(Provided material Opens)

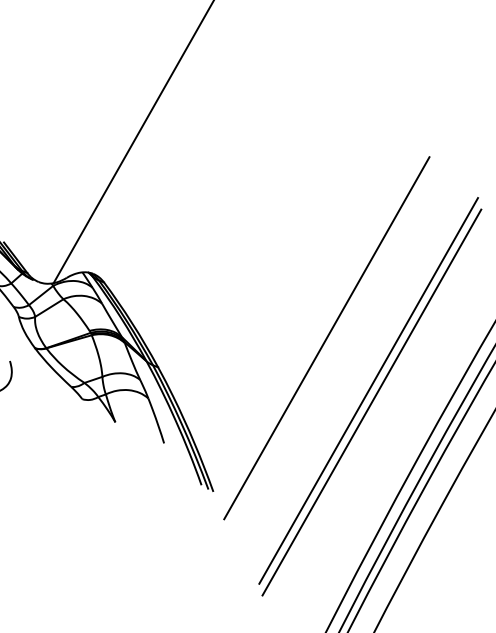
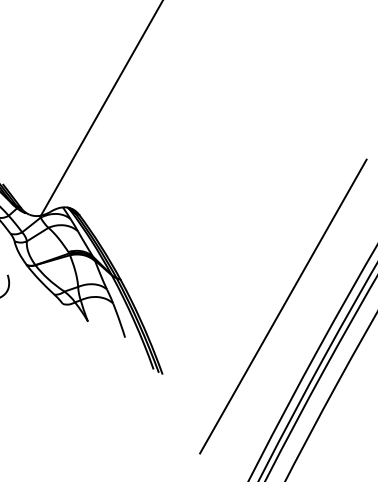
line: (326, 338) -> (248, 257), removed
line: (368, 390) -> (280, 297), removed

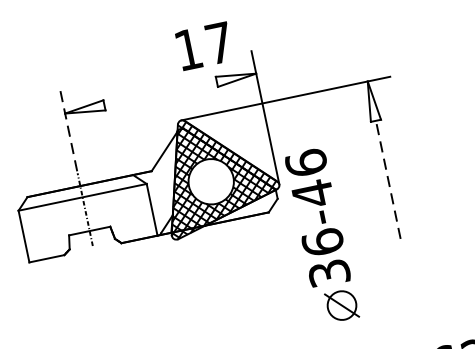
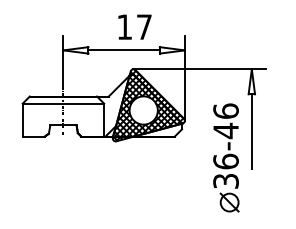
text: (203, 45) -> (134, 26), moved
line: (159, 93) -> (123, 50), added
line: (69, 132) -> (63, 62), dashed -> solid
line: (387, 179) -> (251, 131), dashed -> solid
part: (322, 235) -> (226, 157), moved

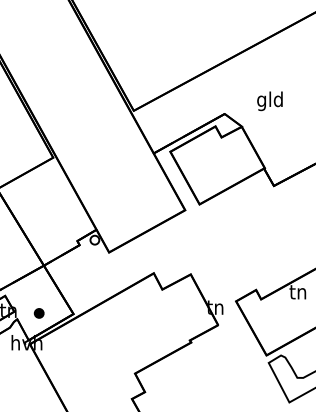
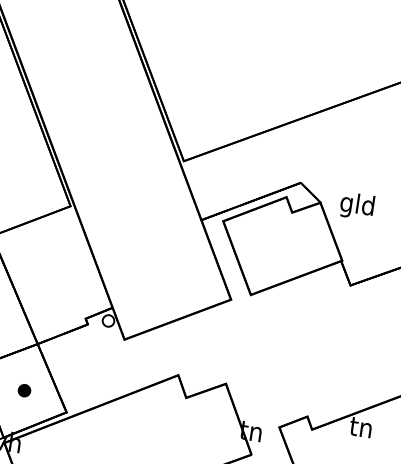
text: (269, 101) -> (356, 206), moved
part: (38, 313) -> (23, 390), moved

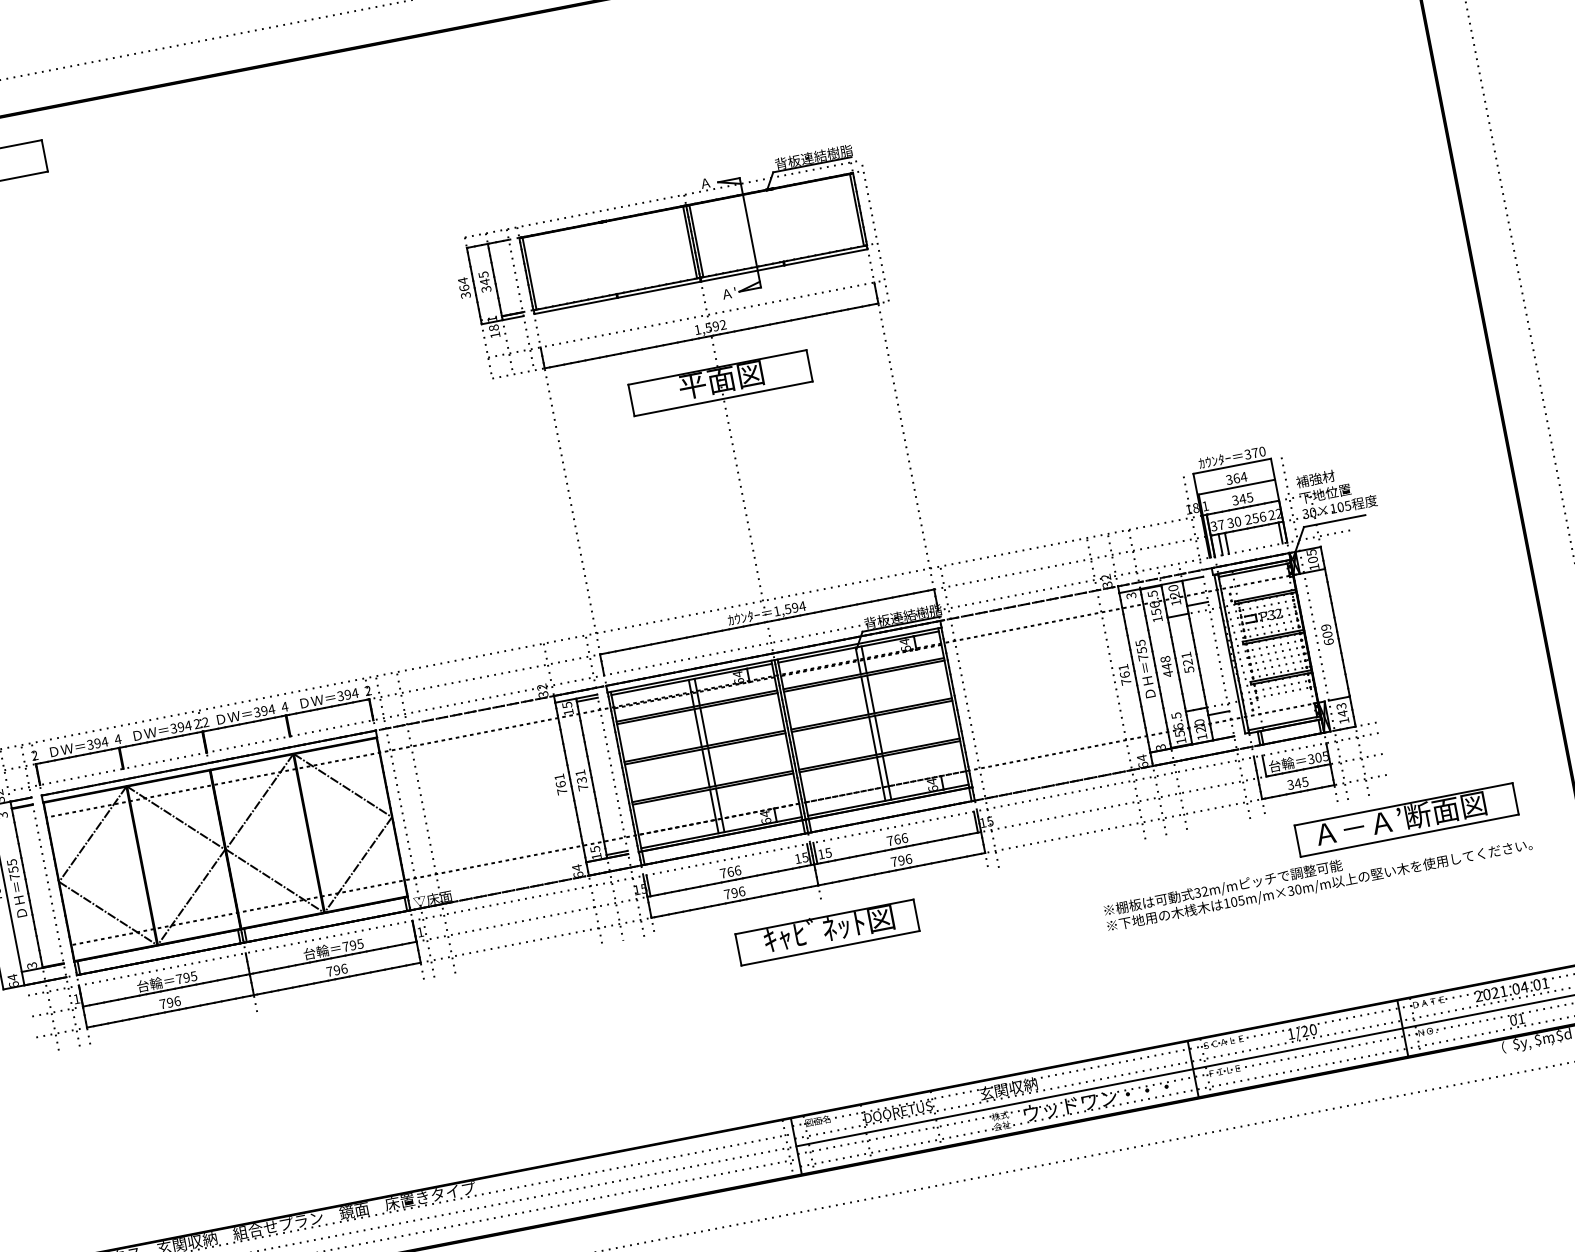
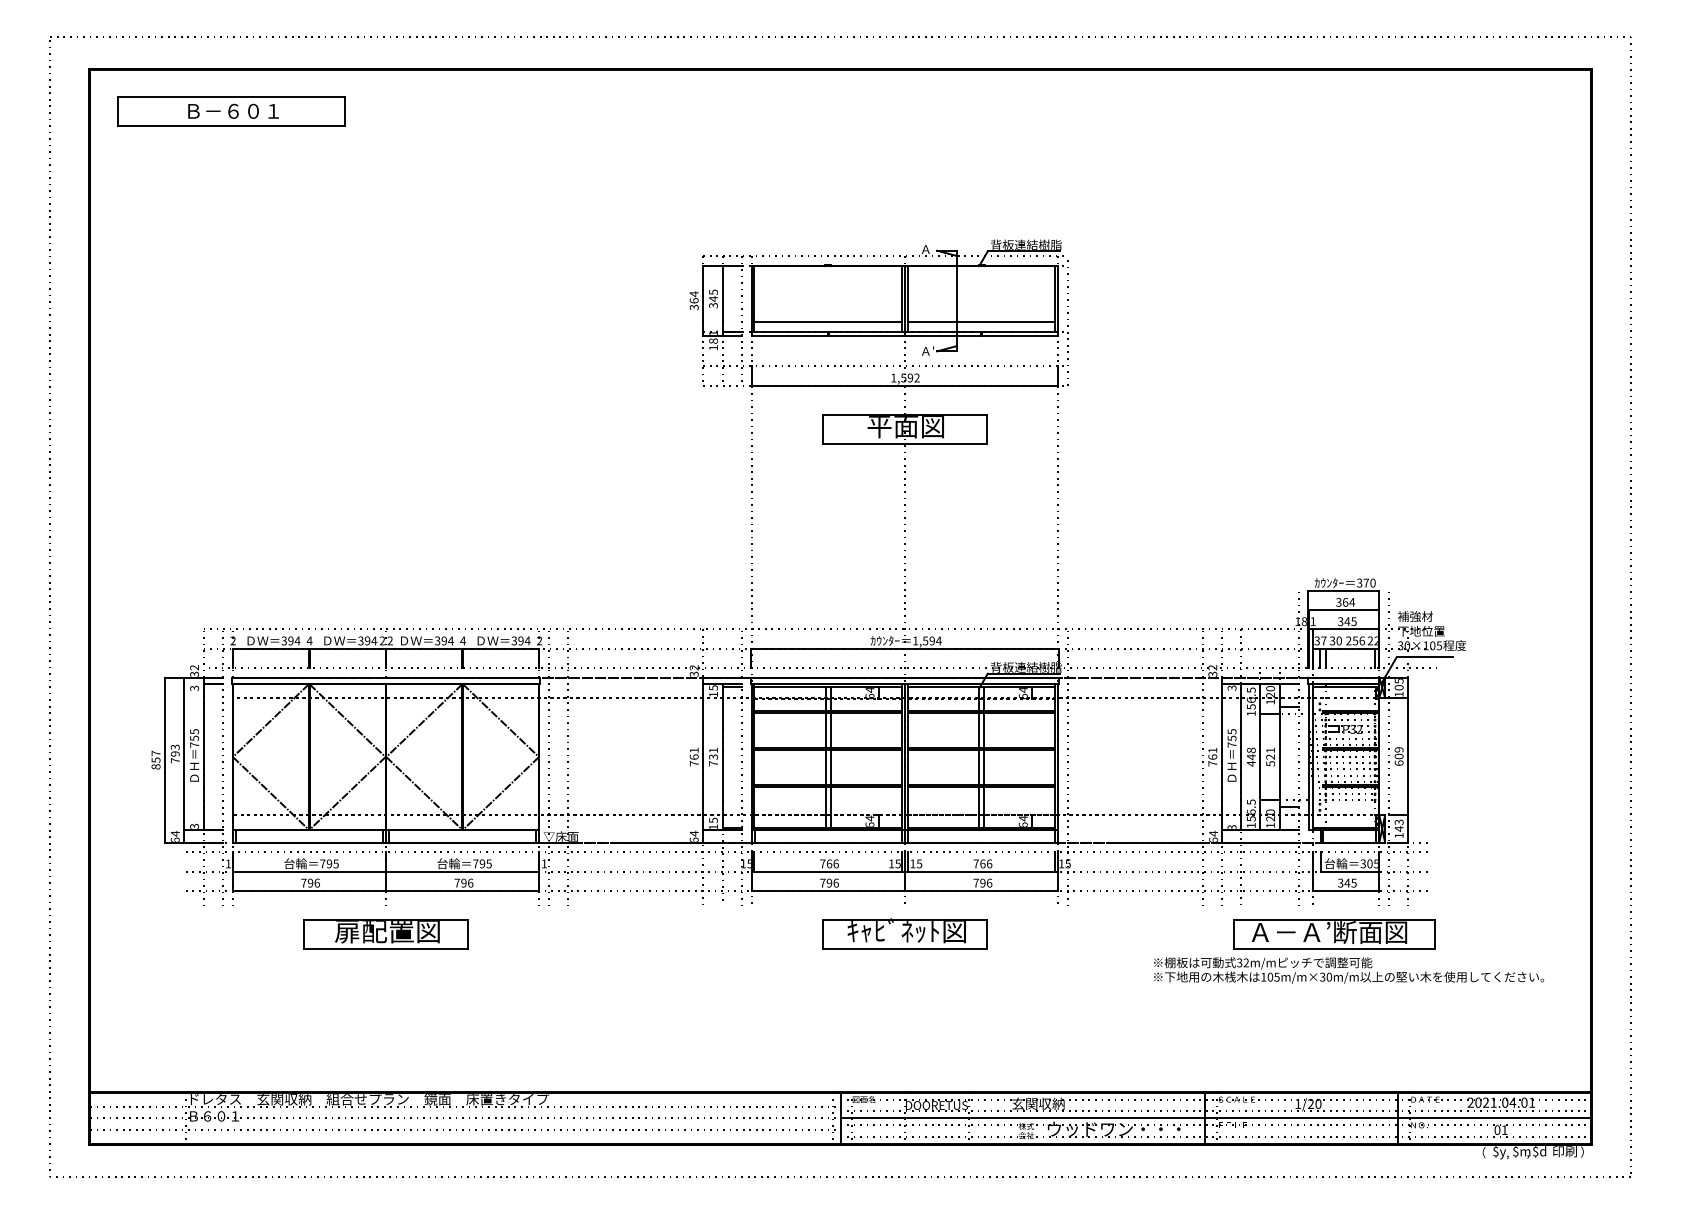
line: (781, 250) -> (981, 322), added
line: (615, 283) -> (828, 322), added
part: (1406, 820) -> (1334, 934), moved
part: (262, 1042) -> (385, 934), added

(Provided material Closes)

The material above is to be repeated word for word, with no images kept.

line: (326, 338) -> (248, 257), removed
line: (368, 390) -> (280, 297), removed

text: (203, 45) -> (134, 26), moved
line: (159, 93) -> (123, 50), added
line: (69, 132) -> (63, 62), dashed -> solid
line: (387, 179) -> (251, 131), dashed -> solid
part: (322, 235) -> (226, 157), moved

text: (269, 101) -> (356, 206), moved
part: (38, 313) -> (23, 390), moved

line: (781, 250) -> (981, 322), added
line: (615, 283) -> (828, 322), added
part: (1406, 820) -> (1334, 934), moved
part: (262, 1042) -> (385, 934), added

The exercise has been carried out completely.